Chocolate Gingerbread Yule Log
Heat oven to 180°C/354°F.
Line a flat baking tray with parchment.
Whisk your eggs and sugar together for about 5 minutes until they are thick and moussey. When you lift your whisk and drag the mixture along the surface of your mousse, the ribbon should hold it’s shape for 3 seconds.
Sift in your flour, cocoa powder, ginger, cloves, cinnamon and baking powder, then fold to combine.
Gently pour your mixture into the tin and bake for 10-12 minutes.
Leave to cool briefly, then tip onto a kitchen towel and roll up whilst still warm. Leave to cool in it’s rolled up shape.

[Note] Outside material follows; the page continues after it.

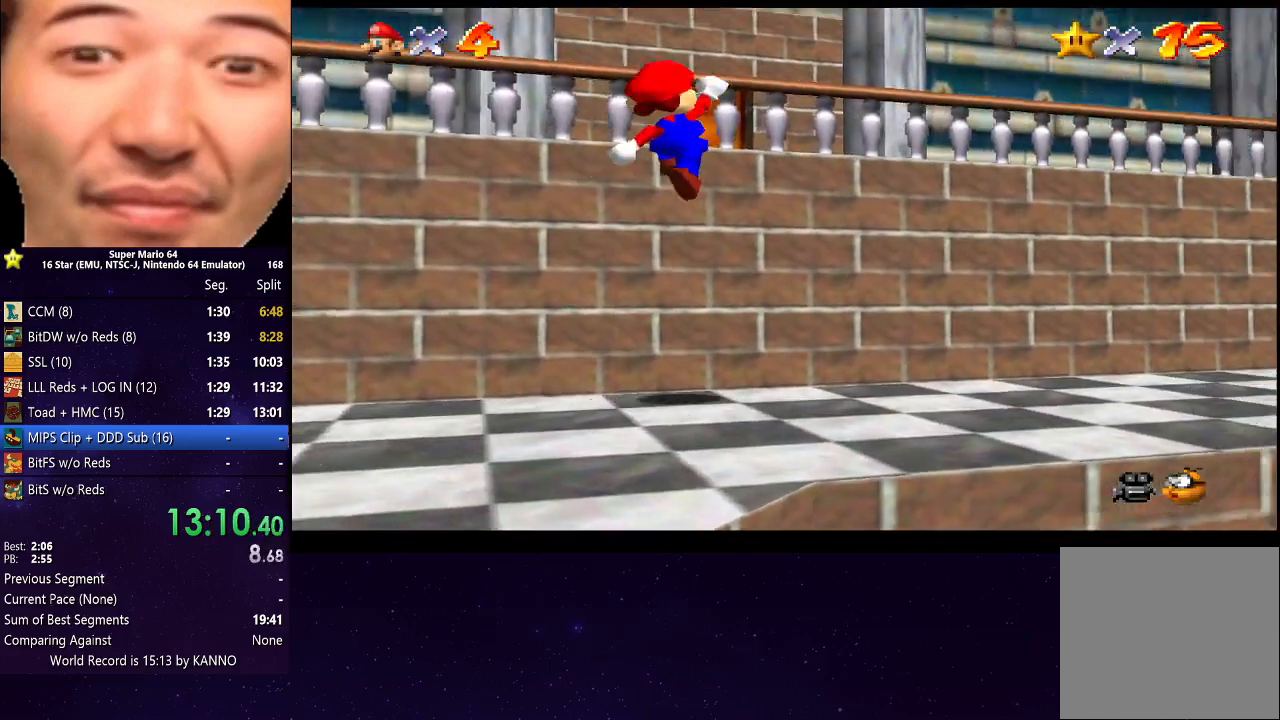
{"buttons": [], "left_stick": "down-right", "right_stick": "center", "events": [[67, "left_stick", "down-right"], [100, "A", "up"], [133, "left_stick", "down"], [267, "left_stick", "down-left"], [400, "left_stick", "down-right"]]}
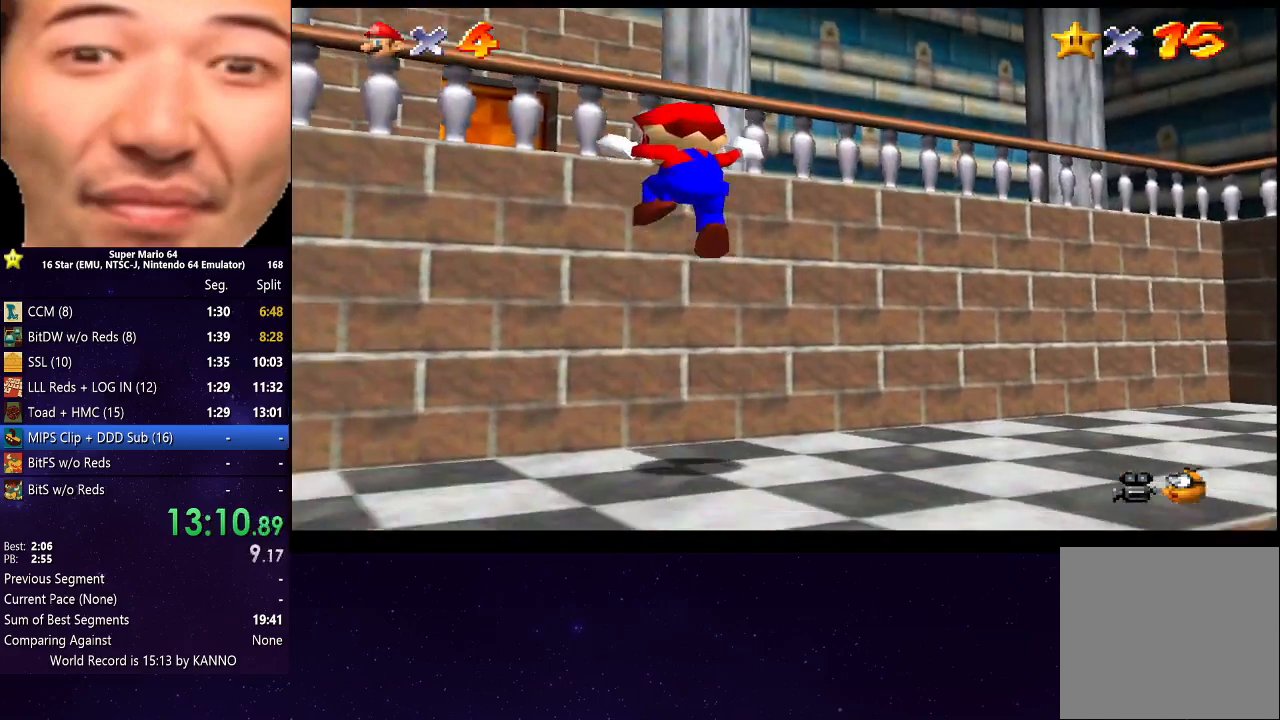
{"buttons": [], "left_stick": "up", "right_stick": "center", "events": [[67, "left_stick", "right"], [167, "left_stick", "up"]]}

Whilst your cake cools, mix your icing. Combine your Dr. Oetker Vanilla Buttercream with your Dr. Oetker Caramel Flavour, ginger, cloves and 1 tsp of your cinnamon until your have smooth icing.
Combine your remaining cocoa powder, sugar and your remaining cinnamon in a bowl.
Carefully unroll the sponge, then spread with half the icing.
Carefully roll up your roll again and cut a diagonal slice about a third of the way up the roll. Reattach with icing to look like a branch, then spread with your remaining icing. Sprinkle with your spiced sugar, then top with holly and serve!